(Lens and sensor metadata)
▼

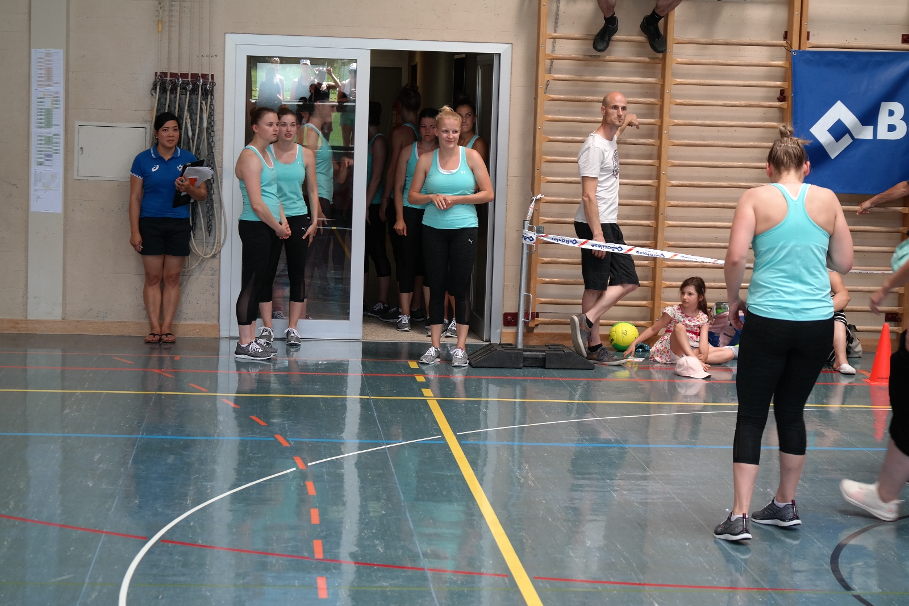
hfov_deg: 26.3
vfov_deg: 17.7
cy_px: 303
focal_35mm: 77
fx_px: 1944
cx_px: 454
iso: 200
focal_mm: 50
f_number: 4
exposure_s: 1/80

▲

▸ **REQUIRED WORK**: Quote exactly and only the lines from the one holding "vfov_deg: 17.7" through the end of the data.

▸ **WRITTEN RESPONSE**:
vfov_deg: 17.7
cy_px: 303
focal_35mm: 77
fx_px: 1944
cx_px: 454
iso: 200
focal_mm: 50
f_number: 4
exposure_s: 1/80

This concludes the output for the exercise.